Я протянул руку и дотронулся до него. Неужели он уже начинал остывать? Казалось, он просто спал, но это был не сон. Лихорадка, что сжигала его, оставила следы на его лице, сделав его костлявым и ссохшимся. Но теперь он выглядел почти как всегда. Я приложил руку к его сердцу и не почувствовал биения. Я поднялся и накрыл его тело льняным покрывалом, нежно, как новобрачный накрыл бы свою возлюбленную. Но я знал, что это не покрывало, а саван. Я зарыдал. Слезы были для меня новы и странны. Я всхлипывал и чувствовал теплое покалывание в уголках глаз. Губы мои сжались. Во мне словно прорвало какую-то плотину, и горе мое полилось свободно. Я шагал взад и вперед перед его ложем, будто львица, потерявшая детенышей. Я рвал на себе волосы. Я разорвал на себе пышные одежды и бросил их в прах, словно они были нечистыми; я бушевал, безумствовал, рыдал. Никто не смел подойти ко мне. Я остался один на один со своим страшным горем. Я оставался возле тела весь этот день, и следующий, и еще один, пока не увидел, что его требуют слуги Эрешкигаль. Тогда я понял, что надо отдать его на погребение.

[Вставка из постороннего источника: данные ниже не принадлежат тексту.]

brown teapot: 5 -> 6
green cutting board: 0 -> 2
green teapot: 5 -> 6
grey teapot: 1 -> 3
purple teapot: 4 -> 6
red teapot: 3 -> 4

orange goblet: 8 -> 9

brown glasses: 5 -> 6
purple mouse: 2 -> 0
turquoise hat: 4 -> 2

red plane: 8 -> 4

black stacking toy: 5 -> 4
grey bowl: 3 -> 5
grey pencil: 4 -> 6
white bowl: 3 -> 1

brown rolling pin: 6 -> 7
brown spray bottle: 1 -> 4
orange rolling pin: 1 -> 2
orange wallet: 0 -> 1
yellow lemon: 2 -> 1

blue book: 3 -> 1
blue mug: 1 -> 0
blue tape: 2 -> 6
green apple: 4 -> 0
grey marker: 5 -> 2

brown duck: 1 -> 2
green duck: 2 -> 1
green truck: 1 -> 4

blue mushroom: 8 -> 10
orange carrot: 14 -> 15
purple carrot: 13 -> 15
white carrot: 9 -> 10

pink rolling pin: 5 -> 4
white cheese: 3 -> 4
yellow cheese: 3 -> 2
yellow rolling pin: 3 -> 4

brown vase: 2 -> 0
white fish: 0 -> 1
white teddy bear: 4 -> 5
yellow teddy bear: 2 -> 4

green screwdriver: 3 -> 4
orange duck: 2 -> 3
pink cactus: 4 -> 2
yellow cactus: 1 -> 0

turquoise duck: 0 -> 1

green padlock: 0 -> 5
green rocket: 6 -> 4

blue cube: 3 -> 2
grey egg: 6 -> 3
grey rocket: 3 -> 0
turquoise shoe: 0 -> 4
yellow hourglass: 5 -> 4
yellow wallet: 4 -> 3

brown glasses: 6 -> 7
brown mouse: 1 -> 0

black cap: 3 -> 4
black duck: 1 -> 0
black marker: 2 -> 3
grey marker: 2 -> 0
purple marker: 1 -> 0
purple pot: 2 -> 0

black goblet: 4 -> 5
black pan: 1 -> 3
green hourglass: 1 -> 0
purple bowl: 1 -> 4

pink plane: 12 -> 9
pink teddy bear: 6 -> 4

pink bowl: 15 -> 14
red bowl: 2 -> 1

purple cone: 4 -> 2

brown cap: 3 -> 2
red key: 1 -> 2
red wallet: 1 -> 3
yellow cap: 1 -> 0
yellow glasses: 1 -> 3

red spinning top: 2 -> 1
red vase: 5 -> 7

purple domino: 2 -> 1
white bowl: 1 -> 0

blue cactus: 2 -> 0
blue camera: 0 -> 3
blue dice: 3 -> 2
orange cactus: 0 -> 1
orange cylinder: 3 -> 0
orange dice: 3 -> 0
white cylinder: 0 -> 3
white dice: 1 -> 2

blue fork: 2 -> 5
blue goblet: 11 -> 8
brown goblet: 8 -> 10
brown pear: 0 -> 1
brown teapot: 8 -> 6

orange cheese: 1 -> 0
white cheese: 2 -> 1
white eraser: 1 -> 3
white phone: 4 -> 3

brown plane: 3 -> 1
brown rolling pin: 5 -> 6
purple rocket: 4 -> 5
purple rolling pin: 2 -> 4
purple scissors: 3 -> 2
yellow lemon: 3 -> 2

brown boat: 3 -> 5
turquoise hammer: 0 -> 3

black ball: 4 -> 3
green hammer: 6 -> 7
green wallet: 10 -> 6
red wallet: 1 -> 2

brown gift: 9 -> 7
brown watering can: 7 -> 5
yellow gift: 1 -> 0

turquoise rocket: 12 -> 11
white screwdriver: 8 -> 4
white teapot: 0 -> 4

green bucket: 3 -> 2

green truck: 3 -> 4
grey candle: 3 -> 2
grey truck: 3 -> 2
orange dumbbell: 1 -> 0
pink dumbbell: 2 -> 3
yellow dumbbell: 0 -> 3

Я собрался с силами. От меня требовалось так много сделать.
Сперва, обряд прощания. Я пошел в специальную комнату и принес оттуда столик, сделанный из дерева эламмаку, на который я поставил чашу из лапис-лазури и чашу из граната. В одну я налил меда, в другую насыпал козий творог. Потом я вынес столик на террасу Уту и вынес его на солнечный свет как подношение. Я сказал нужные слова. Теперь, когда я произносил слова великого прощания с умершим, голос мой не прерывался.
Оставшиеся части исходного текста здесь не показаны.